(WHAT YOU SHOULD DO):
Starting with the row line that reads "What is the maximum value shown in the chart?" and going on through the end of the rows, swap every "value" for "figure" and write those lines out again with nothing else changed. Leave the pictures out.

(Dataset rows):
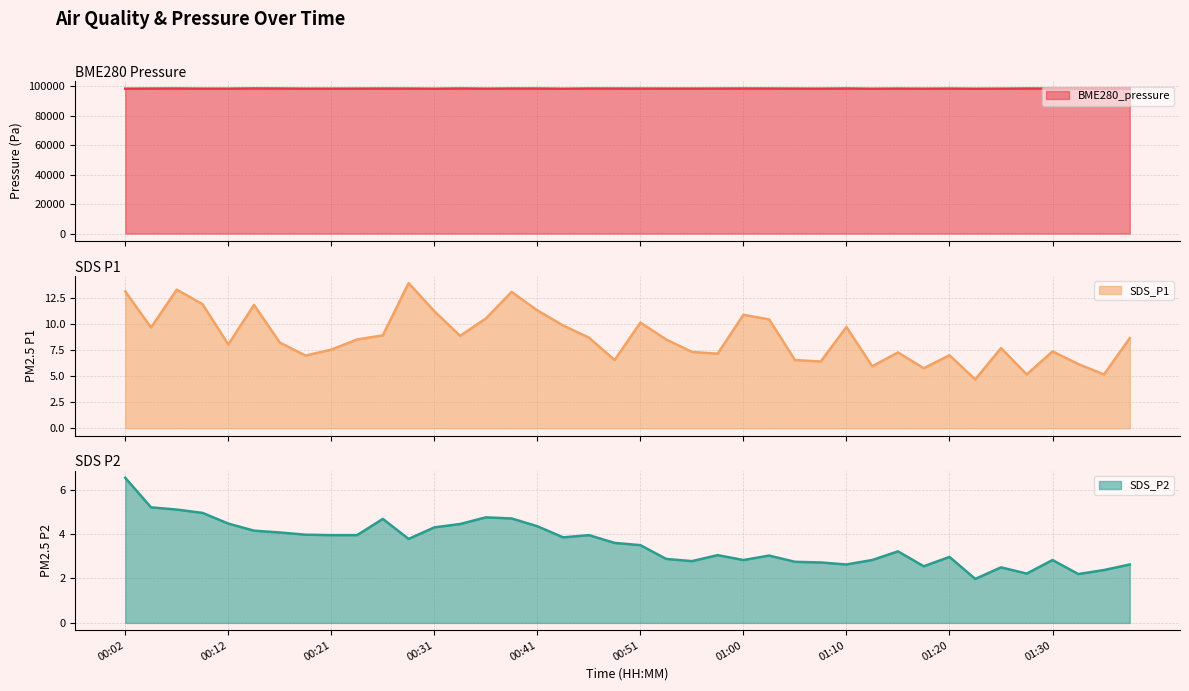

Is it true that SDS_P1 equals 4.7 at 00:56?

False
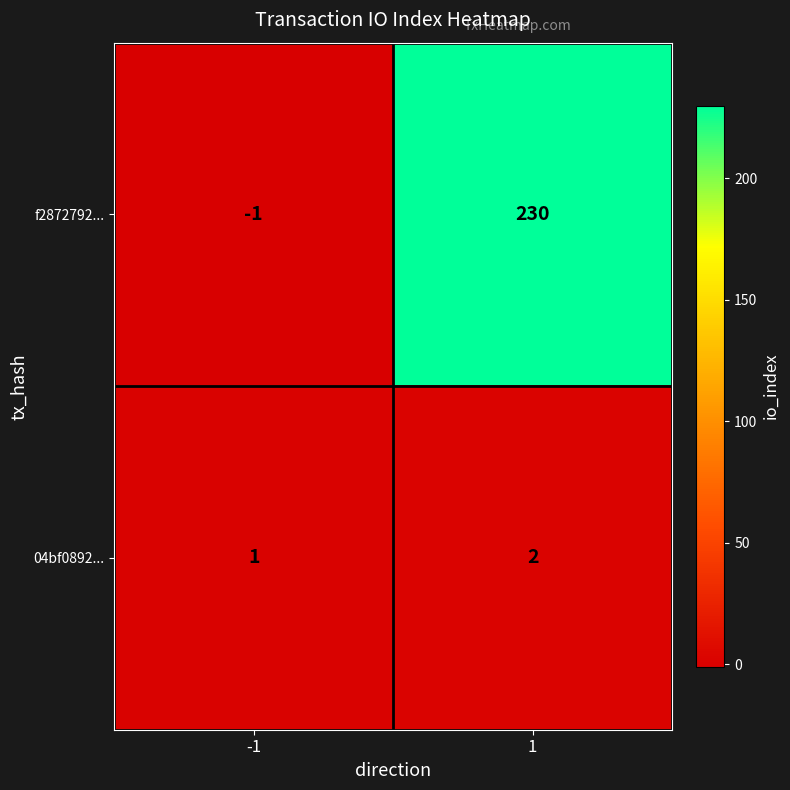

What is the sum of the f2872792... values at -1 and 1?

229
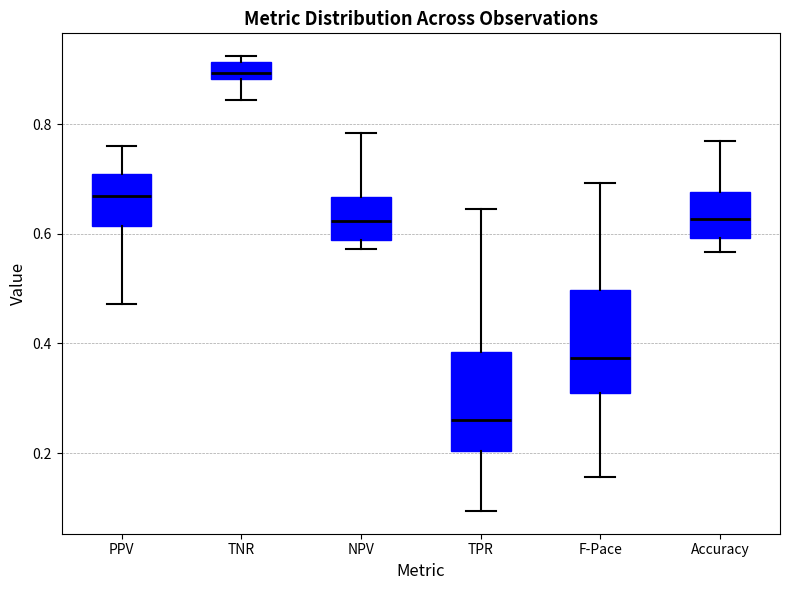

Reading left to right, transcribe this box plot: for each box, give where its median line is, the range the box spans, and where its two whiskers end, as read against the y-axis. The values are not printed on the chart, so give them approximately, as read against the axis.

PPV: median 0.66, box 0.62 to 0.70, whiskers 0.48 to 0.76
TNR: median 0.90, box 0.88 to 0.92, whiskers 0.84 to 0.92 (just above the box's upper edge)
NPV: median 0.62, box 0.58 to 0.66, whiskers 0.58 (just below the box's lower edge) to 0.78
TPR: median 0.26, box 0.20 to 0.38, whiskers 0.10 to 0.64
F-Pace: median 0.38, box 0.32 to 0.50, whiskers 0.16 to 0.70
Accuracy: median 0.62, box 0.60 to 0.68, whiskers 0.56 to 0.76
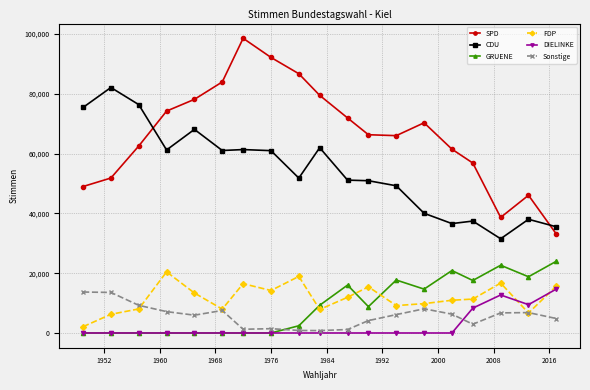

What is the minimum value for SPD?

33090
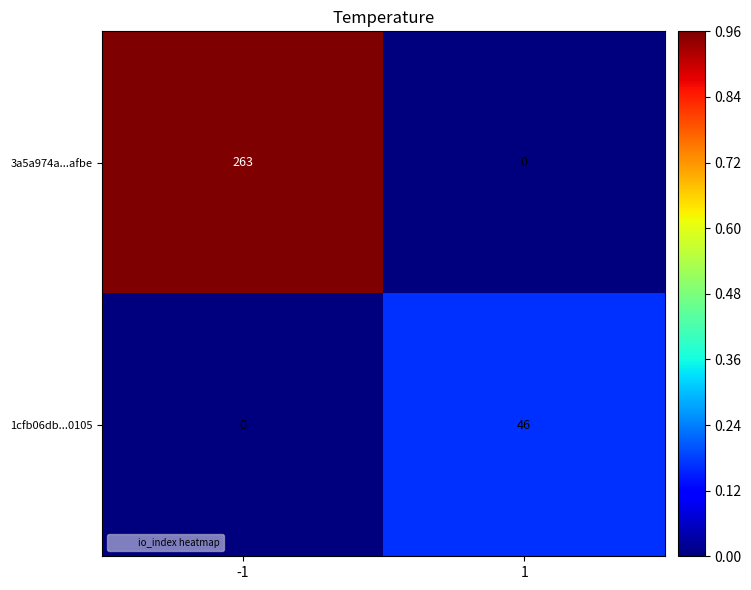

Reading left to right, what are all the values shown in this chart?

3a5a974a...afbe: 263	0
1cfb06db...0105: 0	46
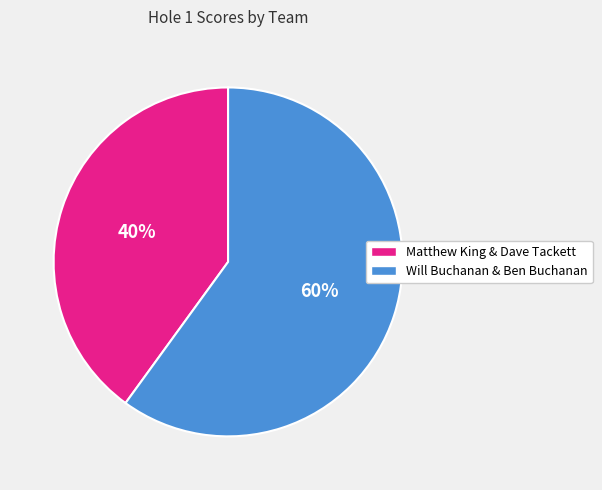

What is the majority slice?

Will Buchanan & Ben Buchanan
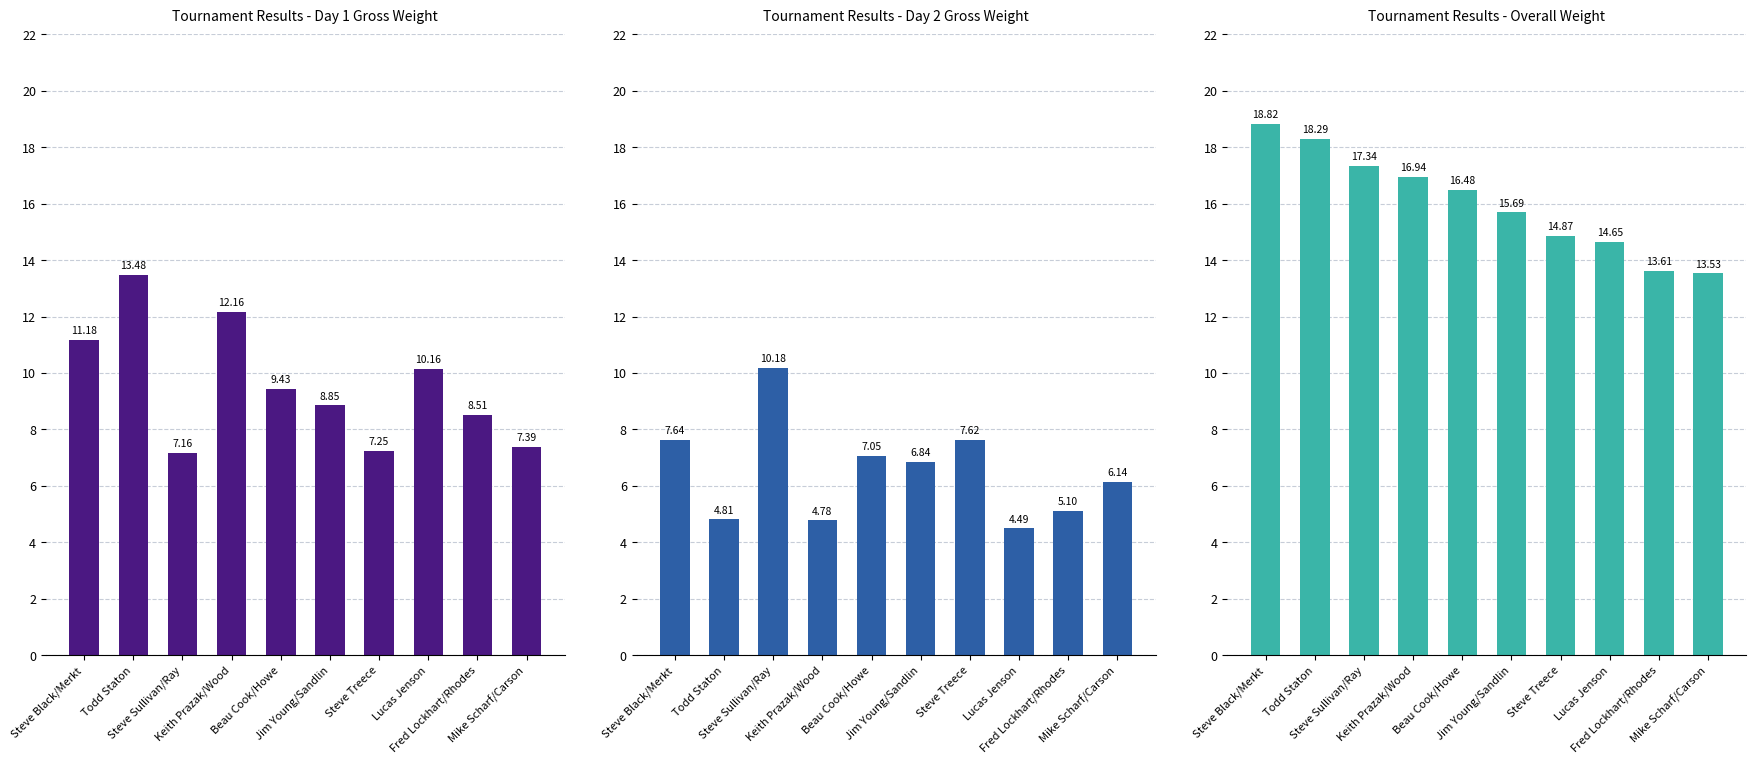

Are the bars grouped side by side (vs. stacked)?

Yes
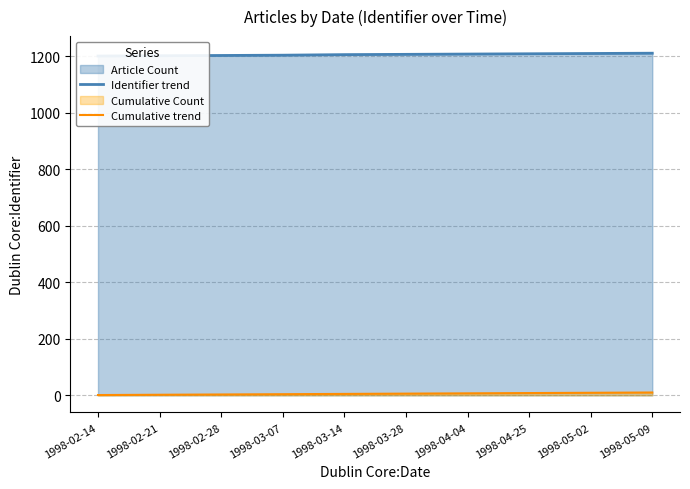

Rank the series at 1998-05-02 from highest to lowest value.

Identifier trend, Cumulative trend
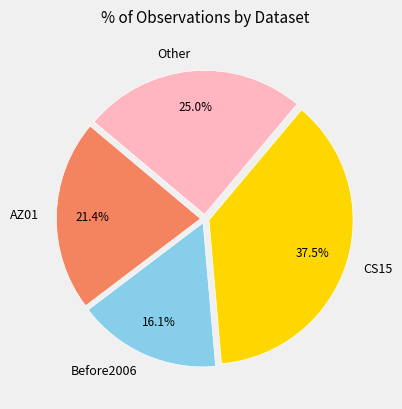

Is the sum of Other and AZ01 greater than half?

No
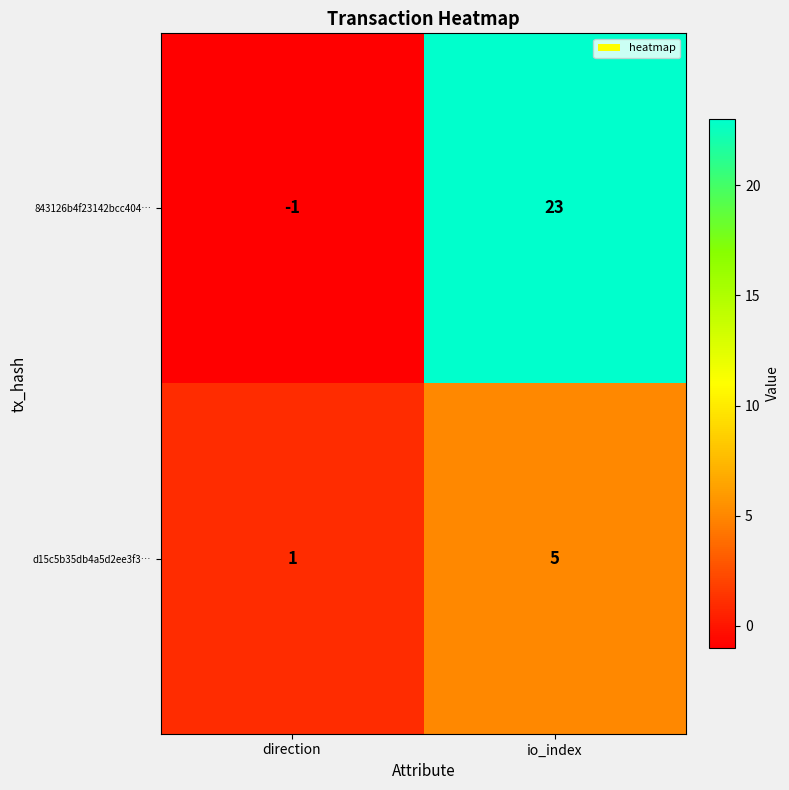

The d15c5b35db4a5d2ee3f3… series shows 1 at direction. True or false?

True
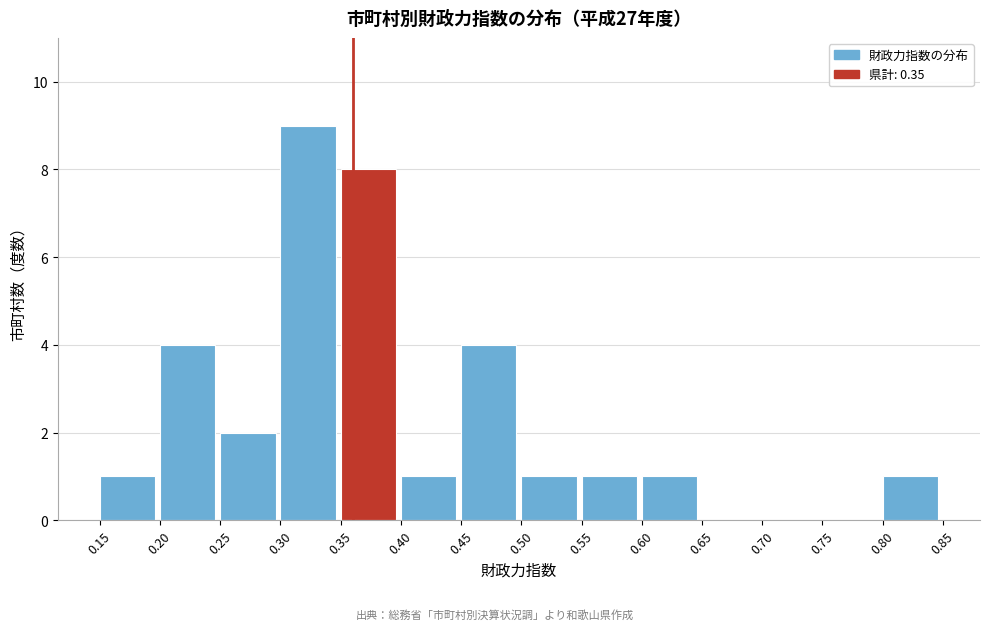

What is the height of the bar covering 0.80 to 0.85 on the x-axis? The values are not printed on the chart, so give them approximately, as read against the axis.

1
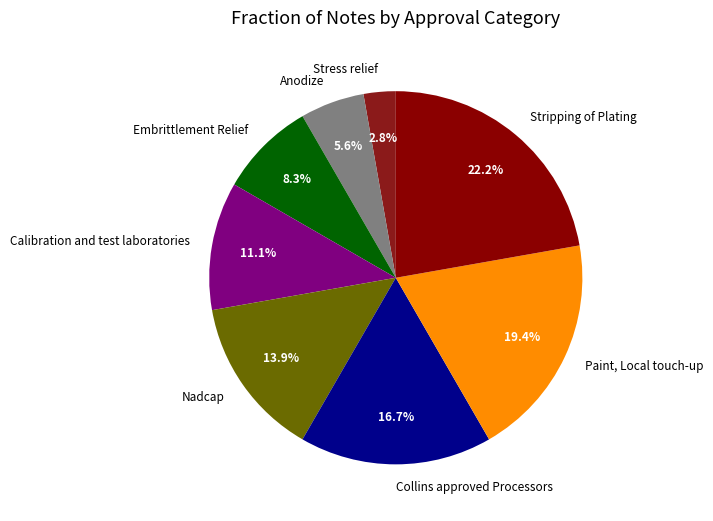

What is the ratio of the value at Paint, Local touch-up to the value at Stripping of Plating?

0.9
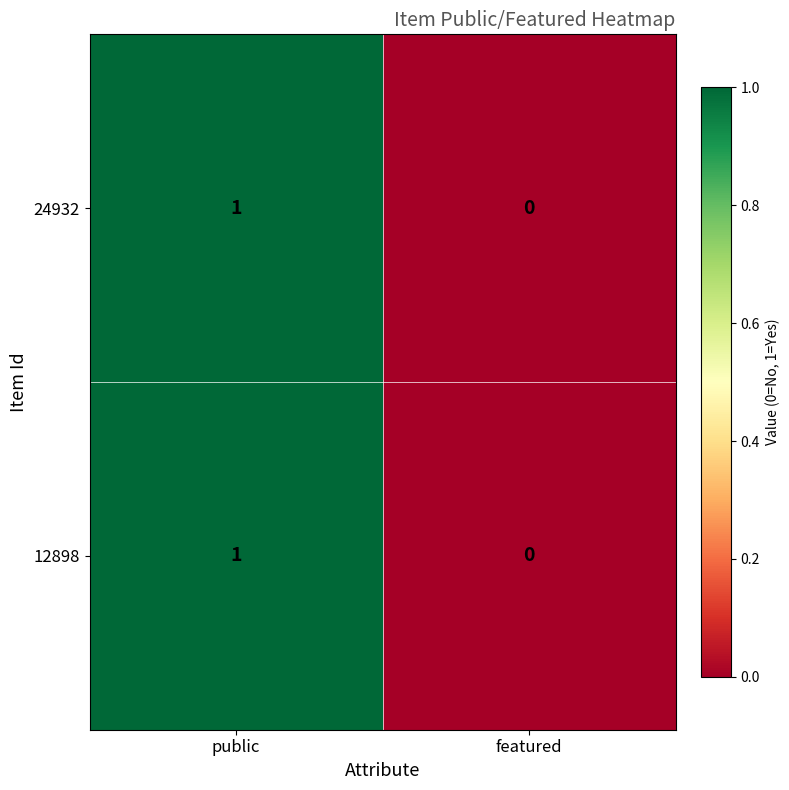

How many data points in 12898 are less than 1?

1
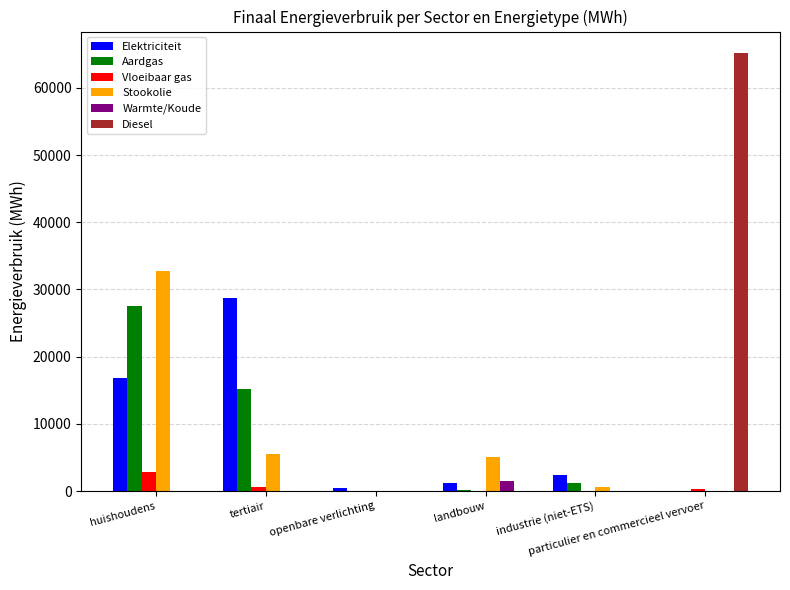

What is the maximum value shown in the chart?

65133.4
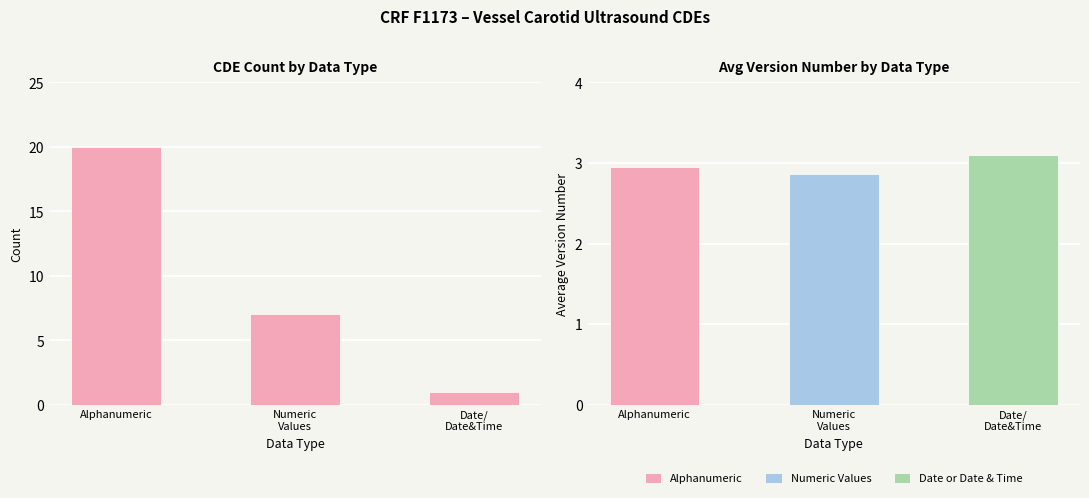

What is the average value?

9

(RESPONSE AREA):
What is the maximum figure shown in the chart?

65133.4

What is the average figure?

9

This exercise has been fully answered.